*Requirement*. Your reply should hold exactly the lines from the one that contains "Page size: 1500x845." through the end of the data. Repeat them word for word.

*Given records*.
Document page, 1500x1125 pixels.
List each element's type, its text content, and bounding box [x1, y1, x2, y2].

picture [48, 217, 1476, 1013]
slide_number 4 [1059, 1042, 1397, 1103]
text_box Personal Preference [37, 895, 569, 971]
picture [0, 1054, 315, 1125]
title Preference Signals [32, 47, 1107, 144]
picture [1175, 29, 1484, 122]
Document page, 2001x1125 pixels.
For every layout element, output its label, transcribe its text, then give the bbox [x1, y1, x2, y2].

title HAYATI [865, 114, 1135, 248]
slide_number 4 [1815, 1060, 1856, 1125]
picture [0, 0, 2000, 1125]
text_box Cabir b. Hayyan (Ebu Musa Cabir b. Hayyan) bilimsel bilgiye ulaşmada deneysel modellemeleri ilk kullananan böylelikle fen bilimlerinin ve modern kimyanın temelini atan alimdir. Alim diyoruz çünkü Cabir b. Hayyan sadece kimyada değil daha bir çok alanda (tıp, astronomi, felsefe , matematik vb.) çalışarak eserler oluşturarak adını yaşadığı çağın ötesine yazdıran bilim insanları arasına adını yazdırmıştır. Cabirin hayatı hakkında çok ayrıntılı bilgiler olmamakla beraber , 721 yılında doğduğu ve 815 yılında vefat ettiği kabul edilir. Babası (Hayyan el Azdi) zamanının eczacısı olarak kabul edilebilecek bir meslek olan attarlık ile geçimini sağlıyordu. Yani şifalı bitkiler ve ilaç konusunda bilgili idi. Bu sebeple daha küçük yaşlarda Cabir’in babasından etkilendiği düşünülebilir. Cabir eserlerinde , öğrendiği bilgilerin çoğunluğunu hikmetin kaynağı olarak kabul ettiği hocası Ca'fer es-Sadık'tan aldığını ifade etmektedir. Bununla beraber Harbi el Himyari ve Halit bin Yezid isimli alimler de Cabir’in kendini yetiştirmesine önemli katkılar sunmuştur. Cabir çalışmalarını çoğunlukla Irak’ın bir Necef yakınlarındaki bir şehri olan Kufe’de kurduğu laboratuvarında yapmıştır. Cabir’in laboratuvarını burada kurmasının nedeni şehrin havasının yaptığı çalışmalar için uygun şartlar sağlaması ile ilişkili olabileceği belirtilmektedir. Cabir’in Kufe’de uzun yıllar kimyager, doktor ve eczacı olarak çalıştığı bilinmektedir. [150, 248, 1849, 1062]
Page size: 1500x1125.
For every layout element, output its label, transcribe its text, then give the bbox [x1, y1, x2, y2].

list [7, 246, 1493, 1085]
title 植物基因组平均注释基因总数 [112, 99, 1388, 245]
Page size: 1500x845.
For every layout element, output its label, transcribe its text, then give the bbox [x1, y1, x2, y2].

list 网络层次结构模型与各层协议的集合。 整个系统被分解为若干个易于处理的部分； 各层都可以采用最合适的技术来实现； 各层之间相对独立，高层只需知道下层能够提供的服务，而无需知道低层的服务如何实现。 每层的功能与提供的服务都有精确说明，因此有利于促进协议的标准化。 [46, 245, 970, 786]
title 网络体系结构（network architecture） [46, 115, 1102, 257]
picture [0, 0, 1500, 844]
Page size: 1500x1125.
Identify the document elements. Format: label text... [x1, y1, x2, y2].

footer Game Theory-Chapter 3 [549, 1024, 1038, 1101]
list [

*Result of the task*.
Page size: 1500x845.
For every layout element, output its label, transcribe its text, then give the bbox [x1, y1, x2, y2].

list 网络层次结构模型与各层协议的集合。 整个系统被分解为若干个易于处理的部分； 各层都可以采用最合适的技术来实现； 各层之间相对独立，高层只需知道下层能够提供的服务，而无需知道低层的服务如何实现。 每层的功能与提供的服务都有精确说明，因此有利于促进协议的标准化。 [46, 245, 970, 786]
title 网络体系结构（network architecture） [46, 115, 1102, 257]
picture [0, 0, 1500, 844]
Page size: 1500x1125.
Identify the document elements. Format: label text... [x1, y1, x2, y2].

footer Game Theory-Chapter 3 [549, 1024, 1038, 1101]
list [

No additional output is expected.